The 2022 Inflation Reduction Act changed the game. For the first time, Medicare can negotiate prices for certain high-cost drugs. Drugs like Humira saw price hikes of 4.7% in 2023 with no new clinical benefit. That’s not innovation-it’s exploitation. And patients are paying the price.
Now, doctors are being asked to do more than prescribe. They’re being asked to judge value. Is this drug truly better than a $10 generic? Is the extra cost justified? Without reliable data, they can’t answer. And that’s the problem.
What’s being done to fix it?
Change is happening-but it’s slow. The American Medical Association and the American College of Physicians have both made cost-conscious prescribing a professional priority since 2015. The Mayo Clinic publishes a quarterly Drug Cost Resource Guide that’s rated 4.7 out of 5 by its users. Harvard and UCHealth are studying whether cost alerts reduce racial disparities in medication access. Early results show safety-net clinics benefit more.
But education still lags. Only 20% of medical schools require a course on drug pricing. Residents learn it on the job-through trial and error. One internal medicine resident told me: “I didn’t know insulin cost $250 until my patient cried in the exam room because she was choosing between insulin and rent.”

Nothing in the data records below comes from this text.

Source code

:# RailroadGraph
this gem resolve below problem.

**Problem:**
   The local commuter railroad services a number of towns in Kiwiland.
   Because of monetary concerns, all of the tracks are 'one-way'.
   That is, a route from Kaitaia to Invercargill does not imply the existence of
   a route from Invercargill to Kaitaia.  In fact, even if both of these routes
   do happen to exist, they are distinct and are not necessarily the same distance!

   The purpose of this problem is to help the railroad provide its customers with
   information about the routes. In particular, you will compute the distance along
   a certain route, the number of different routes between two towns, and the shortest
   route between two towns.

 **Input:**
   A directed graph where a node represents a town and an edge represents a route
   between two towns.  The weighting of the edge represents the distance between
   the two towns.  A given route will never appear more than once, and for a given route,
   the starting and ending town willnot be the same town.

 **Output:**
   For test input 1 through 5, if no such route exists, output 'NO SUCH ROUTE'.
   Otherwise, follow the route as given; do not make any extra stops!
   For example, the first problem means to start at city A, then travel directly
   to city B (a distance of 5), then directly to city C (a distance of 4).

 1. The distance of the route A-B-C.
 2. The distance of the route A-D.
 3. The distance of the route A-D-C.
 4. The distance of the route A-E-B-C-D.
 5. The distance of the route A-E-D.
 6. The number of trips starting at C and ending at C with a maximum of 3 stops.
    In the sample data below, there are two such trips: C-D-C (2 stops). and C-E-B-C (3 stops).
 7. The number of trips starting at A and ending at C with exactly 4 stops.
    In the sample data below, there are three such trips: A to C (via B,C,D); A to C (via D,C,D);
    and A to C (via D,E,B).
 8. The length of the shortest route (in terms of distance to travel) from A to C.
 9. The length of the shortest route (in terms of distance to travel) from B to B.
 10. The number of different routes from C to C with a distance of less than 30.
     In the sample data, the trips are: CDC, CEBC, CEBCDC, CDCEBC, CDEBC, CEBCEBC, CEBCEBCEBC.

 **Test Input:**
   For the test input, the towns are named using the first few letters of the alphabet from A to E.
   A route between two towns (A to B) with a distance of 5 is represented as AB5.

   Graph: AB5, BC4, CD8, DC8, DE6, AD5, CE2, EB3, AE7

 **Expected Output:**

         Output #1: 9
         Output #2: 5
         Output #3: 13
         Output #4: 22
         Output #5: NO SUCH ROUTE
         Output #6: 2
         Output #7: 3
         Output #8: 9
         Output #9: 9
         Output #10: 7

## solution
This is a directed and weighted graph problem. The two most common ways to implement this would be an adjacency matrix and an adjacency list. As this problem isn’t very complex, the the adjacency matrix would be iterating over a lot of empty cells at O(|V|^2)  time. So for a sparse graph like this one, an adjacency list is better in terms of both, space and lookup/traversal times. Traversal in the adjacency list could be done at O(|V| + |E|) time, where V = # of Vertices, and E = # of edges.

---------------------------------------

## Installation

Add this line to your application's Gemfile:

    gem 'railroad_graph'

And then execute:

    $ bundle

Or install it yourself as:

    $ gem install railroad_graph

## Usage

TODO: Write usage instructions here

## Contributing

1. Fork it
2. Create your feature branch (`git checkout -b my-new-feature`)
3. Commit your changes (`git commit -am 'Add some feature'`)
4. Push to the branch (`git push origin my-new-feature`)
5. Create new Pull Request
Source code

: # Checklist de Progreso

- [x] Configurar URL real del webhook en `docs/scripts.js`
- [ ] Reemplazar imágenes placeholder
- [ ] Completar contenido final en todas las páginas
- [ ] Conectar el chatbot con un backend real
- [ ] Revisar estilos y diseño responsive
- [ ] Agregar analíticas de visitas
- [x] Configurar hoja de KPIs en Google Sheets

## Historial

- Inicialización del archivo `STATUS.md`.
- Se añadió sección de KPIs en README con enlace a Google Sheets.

Tools are improving. The Centers for Medicare & Medicaid Services now require drugmakers to report out-of-pocket costs. EHR vendors like Epic and Cerner are building better integration. But until every clinic has real-time, patient-specific pricing at their fingertips, doctors will keep guessing.
What patients can do
You don’t have to wait for the system to fix itself. If you’re on a prescription, ask your doctor: “Is there a cheaper alternative?” or “Can we check what my copay will be?” Bring up cost early. Don’t wait until you get the bill.
Use tools like GoodRx or SingleCare. They’re not perfect, but they’re better than nothing. And if your pharmacy says a drug costs $300, ask if there’s a different location nearby that charges less. Prices vary wildly-even within the same city.
Doctors want to help. But they’re drowning in data, time, and complexity. When you speak up, you’re not being difficult-you’re making their job easier.
The path forward
Cost awareness isn’t optional anymore. With $621 billion spent on prescription drugs in 2022-and 82% of adults saying prices are unreasonable-it’s a moral and clinical imperative.
The solution isn’t just better tech. It’s better training. It’s real-time data. It’s accountability. And it’s asking the right question at the right time: “Is this the best option for my patient-financially and medically?”
The tools exist. The data is there. The will is growing. What’s missing is the urgency. And that’s something every clinician, every patient, and every policymaker can change-starting today.